Citing repeated delays in forensic response to serious crimes in the State capital, the Association of Kohima Municipal Wards Council (AKMWC) has warned that Nagaland’s criminal investigations are being “undermined at the very foundation”, calling forensic capacity “no longer optional” and urging the Chief Minister’s immediate intervention.

Referring to two recent deaths in Kohima, the AKMWC said that in both cases “crime scenes were left exposed and uncontrolled for several critical hours solely because Kohima lacks any functional forensic unit and the Forensic Science Laboratory at Dimapur remains crippled by chronic staffing failures.”

The association recalled that on September 24, 2025, a police constable was found dead from a gunshot injury at the Lerie helipad at about 6.23 a.m., yet forensic investigators arrived only late in the afternoon. Barely a month later, following the murder of a young woman at Old Ministers’ Hill Colony, the incident was reported as early as 7 a.m., but forensic personnel “had to be mobilised from Dimapur and reached the scene only after 2 p.m.”

“These were not remote or inaccessible locations but serious crimes occurring within the State capital itself,” the AKMWC said, adding that such delays “directly undermined the integrity of the investigation, violated basic principles of criminal justice, and amounted to a serious human rights violation of the victims and their families.”

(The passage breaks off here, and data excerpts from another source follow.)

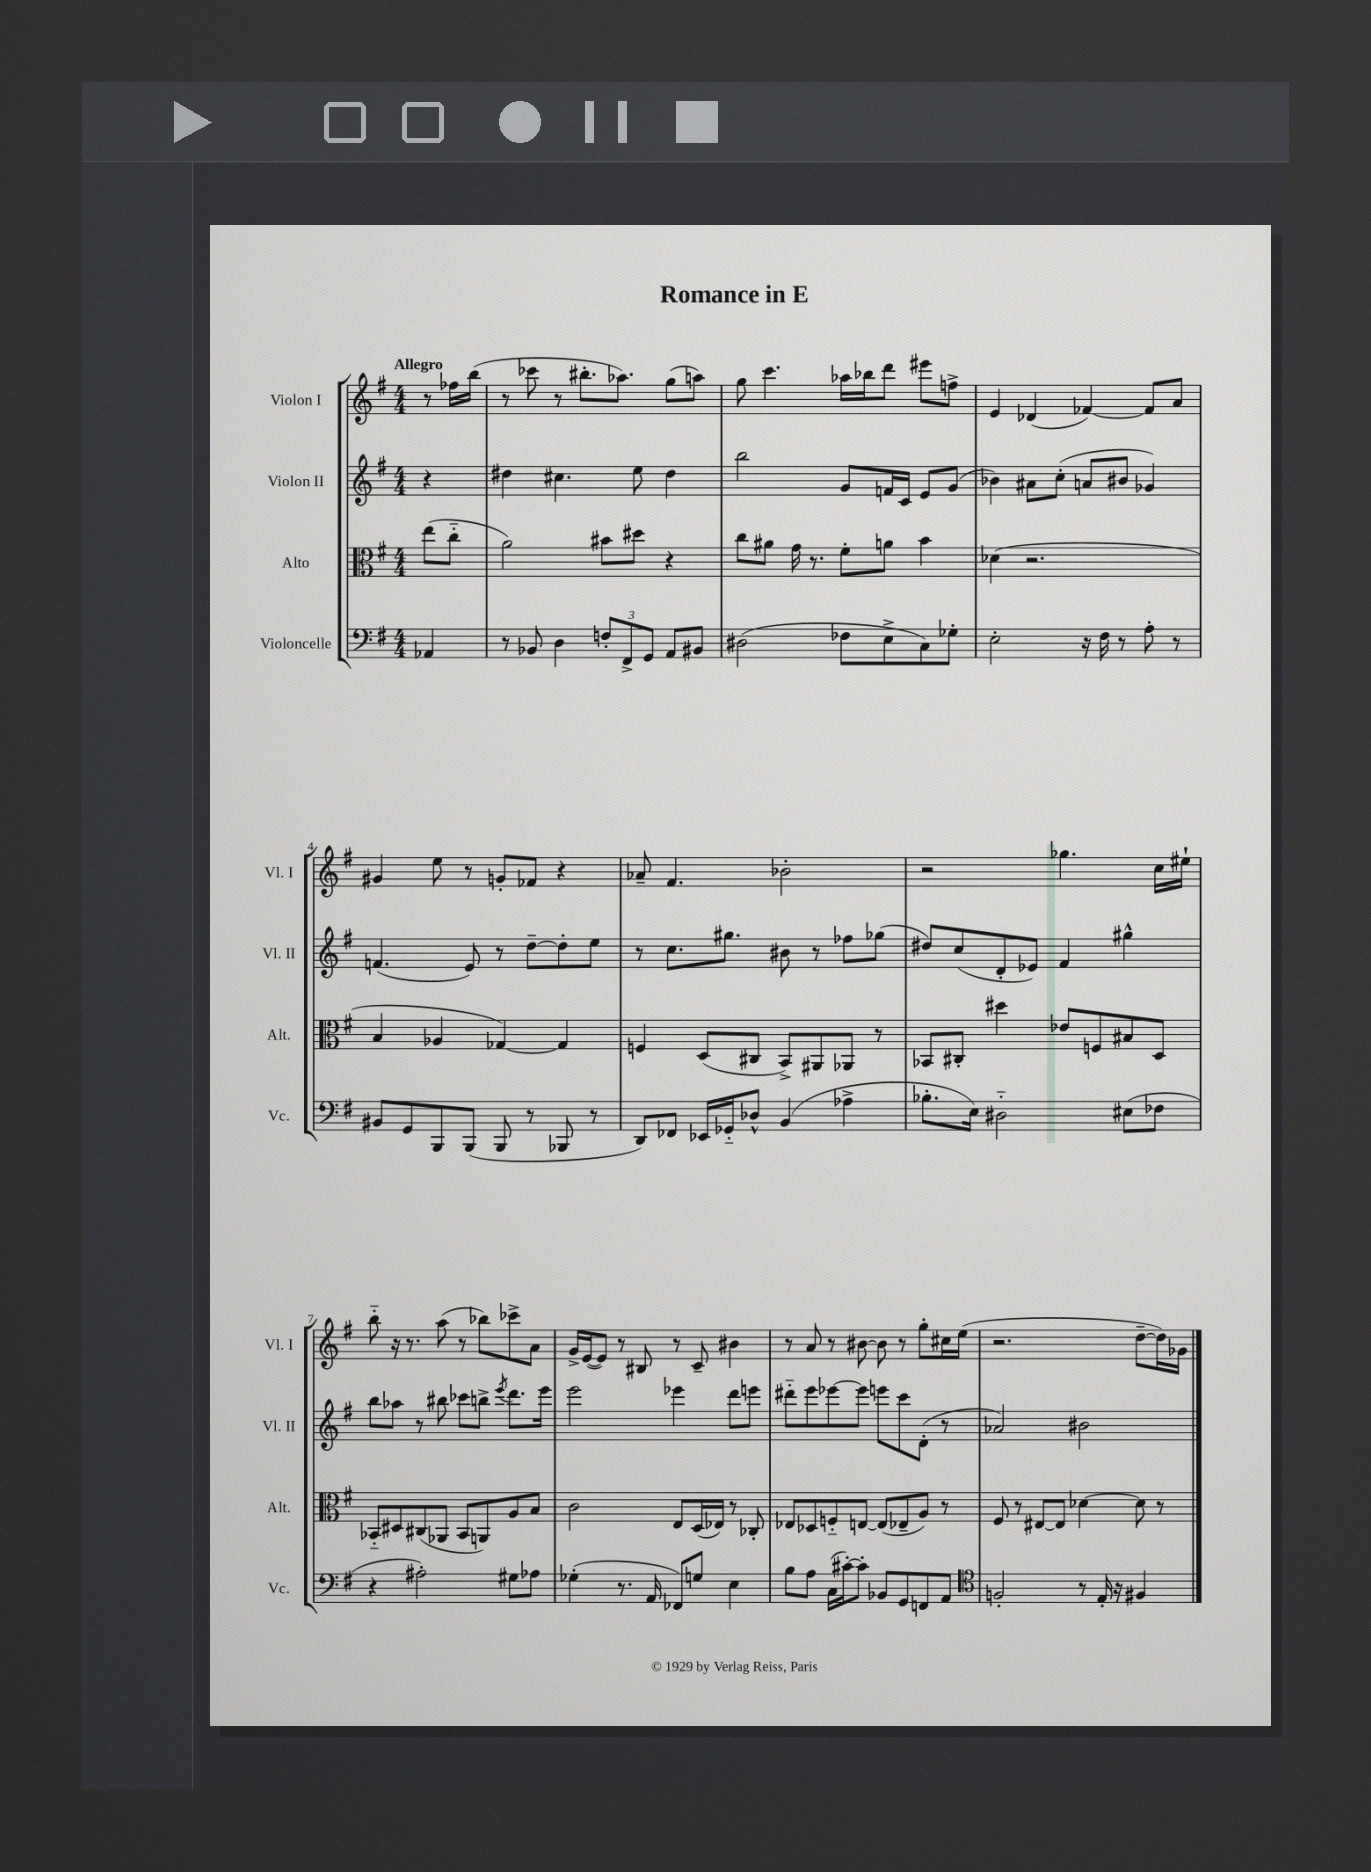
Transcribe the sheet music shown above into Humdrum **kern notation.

**kern	**kern	**kern	**kern
*staff4	*staff3	*staff2	*staff1
*clefF4	*clefC3	*clefG2	*clefG2
*k[f#]	*k[f#]	*k[f#]	*k[f#]
*M4/4	*M4/4	*M4/4	*M4/4
4AA-	(8ee	4r	8r
.	8cc'~	.	16ff-
.	.	.	(16bb
=	=	=	=
8r	2a)	4dd#	8r
8BB-	.	.	8ccc-
4D	.	4.cc#	8r
.	.	.	8.bb#'
12F'	8b#	.	.
.	.	.	8.aa-)
12FF#^	.	.	.
.	8dd#	8ee	.
12GG	.	.	.
8AA	4r	4dd#	(8gg
8BB#	.	.	8aa)
=	=	=	=
(2D#	8cc	2bb	8gg
.	8a#	.	4.ccc
.	16g	.	.
.	8.r	.	.
8F-	8f#'	8g	16aa-
.	.	.	16bb-
8E^	8a	16f	8ddd
.	.	16c	.
8C)	4b	8e	8eee#
8G-'	.	(8g	8ff^
=	=	=	=
2E'	(4d-	4b-)	4e
.	2.r	8a#	(4d-
.	.	(8cc'	.
16r	.	8a	[4f-)
16F#	.	.	.
8r	.	8b#	.
8A'	.	4g-)	8f-]
8r	.	.	8a
=	=	=	=
8BB#	4B	(4.f	4g#
8GG	.	.	.
8BBB	4A-	.	8ee
(8BBB	.	8e)	8r
8BBB	[4G-)	8r	8g'
8r	.	[8dd~	8f-
8BBB-	4G-]	8dd']	4r
8r	.	8ee	.
=	=	=	=
8DD)	4F	8r	8a-~
8FF-	.	8.cc	4.f#
16EE-	(8D	.	.
16GG-'~	.	8.gg#	.
8D-^^	8C#	.	.
(4BB	8BB^)	8b#	2b-'
.	8AA#	8r	.
4A-^	8AA-	8ff-	.
.	8r	(8gg-	.
=	=	=	=
8.B-'	8BB-	8dd#)	2r
.	8C#'	(8cc	.
16E)	.	.	.
2D#'~	4dd#	8d'	.
.	.	8e-)	.
.	8e-	4f#	4.gg-
.	8F	.	.
(8E#	8B#	4gg#^^	.
8F-	8D	.	16cc
.	.	.	16ee#`
=	=	=	=
4r	8BB-'~	8bb	8bb'~
.	8D#	8aa-	16r
.	.	.	8.r
2A#')	(8C#	8r	.
.	8AA-	8bb#	(8aa
.	8BB-	8ccc-	8r
.	8AA)	8bb^	8bb-)
.	.	8qeee	.
8G#	8A	8.ddd	8ccc-^
8A-	8B	.	8a
.	.	16eee	.
=	=	=	=
(4G-'	2c	2eee	16g^
.	.	.	([16e
.	.	.	8e])
8.r	.	.	8r
.	.	.	8B#
16AA	.	.	.
8FF-)	8E	4eee-	8r
8G	(16D	.	8c~
.	16E-)	.	.
4E	8r	8ddd	4b#
.	8C-'	8eee	.
=	=	=	=
8B	8E-	8ddd#'~	8r
8A	8D-	8eee	8a
(16C	8F'~	[8eee-	8r
[16c#')	.	.	.
8c#']	[8E	8eee-]	[8b#
8BB-	(8E]	8eee	8b#]
8GG	8E-~	8ccc	8r
8FF	8A)	(8d'	8gg'
8AA	8r	8r	16cc#
.	.	.	(16ee
=	=	=	=
*clefC4	*	*	*
2F'	8F#	2a-)	2.r
.	8r	.	.
.	[8E#	.	.
.	8E#]	.	.
8r	[4d-	2b#	.
16E'	.	.	.
16r	.	.	.
4F#	8d-]	.	[8dd~
.	8r	.	16dd])
.	.	.	16g-
==	==	==	==
*-	*-	*-	*-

Despite the inauguration of an “upgraded” Forensic Science Laboratory at Dimapur in September 2018 and repeated claims of creating nine scientific posts, the association said “not a single regular Scientific Officer or Scientific Assistant has been recruited to this day.” Nearly eight years later, the laboratory “survives on deputed personnel, with core forensic divisions crippled or non-functional and costly equipment lying idle.”

The AKMWC described the situation as “a textbook case of administrative apathy and institutional failure,” pointing out that qualified Naga forensic professionals “from diploma holders to PhDs” continue to work outside the State or are pushed into overage “while public-funded equipment gathers dust and becomes obsolete.”

The issue, the association said, has gained statutory urgency with the enforcement of the Bharatiya Nagarik Suraksha Sanhita, which mandates forensic involvement at crime scenes in serious offences. Continued dependence on sending exhibits to other States, it warned, “causes inordinate delay and exposes evidence to degradation, contamination, and potential miscarriage of justice.”

Referring to the Rs 97 lakh theft at the Kohima Municipal Council office in June 2025, the association said the case unravelled into a chain of thefts exceeding Rs 1.5 crore only after custodial confession. “Modern investigation depends on forensic linkage, digital correlation, financial trail analysis, and pattern recognition,” it said, asking how many crimes were never linked “simply because no forensic capacity existed to connect the dots in time.”

Recalling the January 4, 2026 announcement on Aakashvani where Amit Shah, Union Home Minister announced a Rs 30,000 crore investment to build a nationwide forensic network by 2029, the association argued, Forensics is no longer optional.

“It is foundational. But, Nagaland cannot wait until 2029. How many robbers, rapists, murderers, and repeat offenders have escaped detection or conviction due to compromised evidence and delayed forensic response. How many victims were denied justice not by law, but by administrative inertia. Build in-state forensic capability now, staffed by trained scientific personnel, to enable early crime linkage, real-time digital and financial analysis, CCTV correlation, and asset recovery. Until then, serious crime in Nagaland will continue to be investigated blindfolded, and justice will remain delayed, diluted, and denied,” it stated.

Calling for urgent intervention, the AKMWC urged the Chief Minister to “personally intervene and direct time-bound measures,” including the immediate operationalisation of the Dimapur Forensic Science Laboratory through expedited recruitment, and the establishment or revival of a functional FSL in Kohima with dedicated scientific staff.

It also pressed for the institutionalisation of district-level forensic response and “fixed accountability timelines for the Home Department,” asserting that strengthening forensic science capacity is “a core requirement for credible policing and justice delivery.”